» Your task
Check each line of the entries below for the word "image", and copy the lines that have it.

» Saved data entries

★ ★ ★

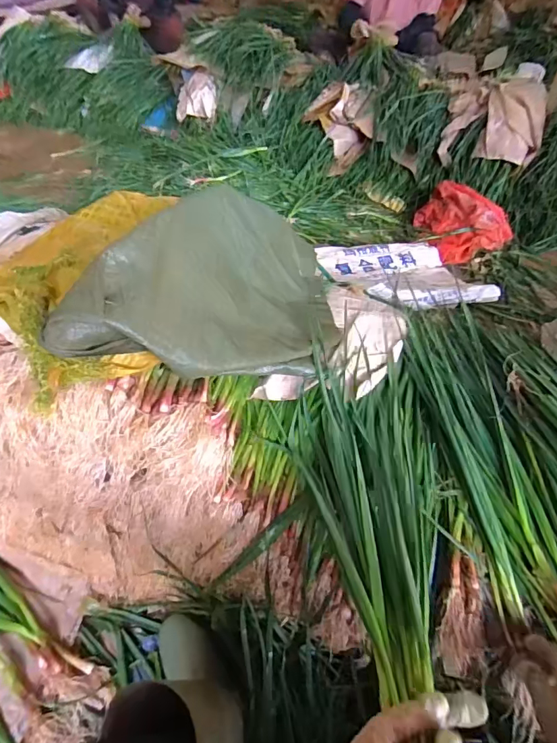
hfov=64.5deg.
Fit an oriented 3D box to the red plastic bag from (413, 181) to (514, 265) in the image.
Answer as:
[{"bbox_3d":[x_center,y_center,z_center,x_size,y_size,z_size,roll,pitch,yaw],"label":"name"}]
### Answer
[{"bbox_3d":[0.686,-0.580,1.701,0.323,0.133,0.320,-30,54,-25],"label":"red plastic bag"}]

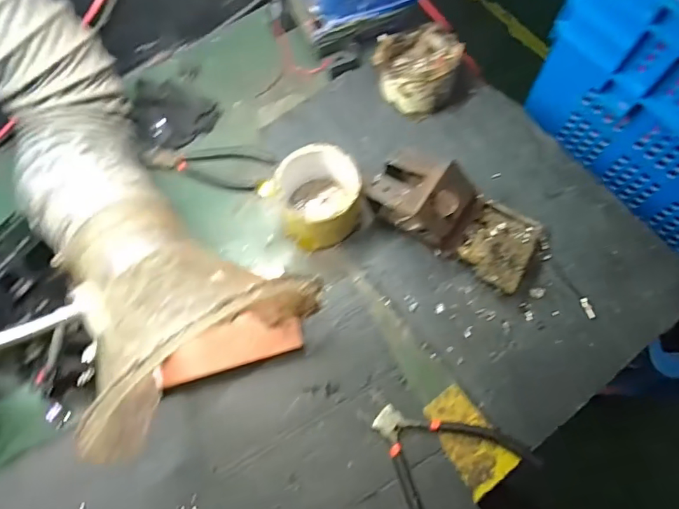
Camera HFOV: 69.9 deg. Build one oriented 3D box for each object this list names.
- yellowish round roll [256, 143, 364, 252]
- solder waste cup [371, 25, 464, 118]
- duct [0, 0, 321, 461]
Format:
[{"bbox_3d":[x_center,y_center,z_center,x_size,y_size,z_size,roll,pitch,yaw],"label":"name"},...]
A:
[{"bbox_3d":[-0.021,-0.057,0.498,0.090,0.071,0.079,-37,74,-11],"label":"yellowish round roll"},{"bbox_3d":[0.086,-0.213,0.555,0.096,0.065,0.091,0,71,1],"label":"solder waste cup"},{"bbox_3d":[-0.209,-0.056,0.412,0.201,0.160,0.372,-37,74,-11],"label":"duct"}]

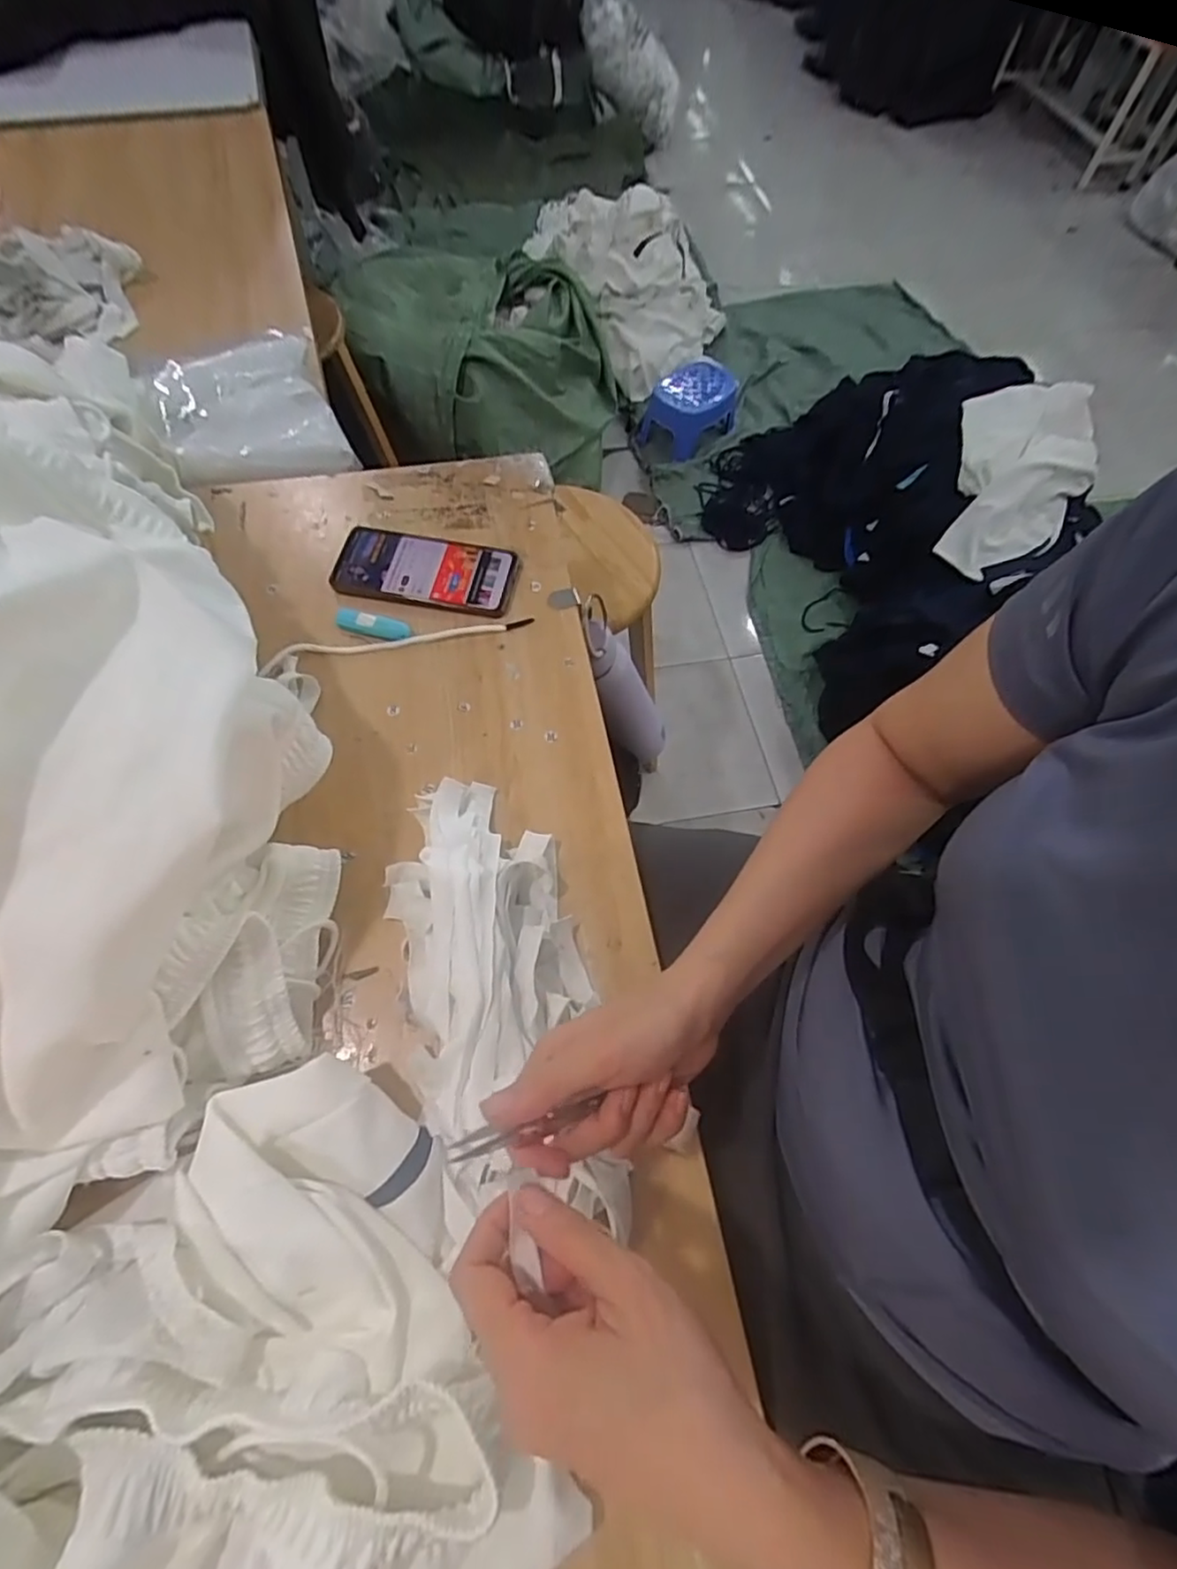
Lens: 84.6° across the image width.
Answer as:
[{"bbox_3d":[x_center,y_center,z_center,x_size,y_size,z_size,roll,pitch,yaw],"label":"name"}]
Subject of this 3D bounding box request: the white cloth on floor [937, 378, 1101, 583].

★ ★ ★

» Solution for this exercise
Fit an oriented 3D box to the red plastic bag from (413, 181) to (514, 265) in the image.
Lens: 84.6° across the image width.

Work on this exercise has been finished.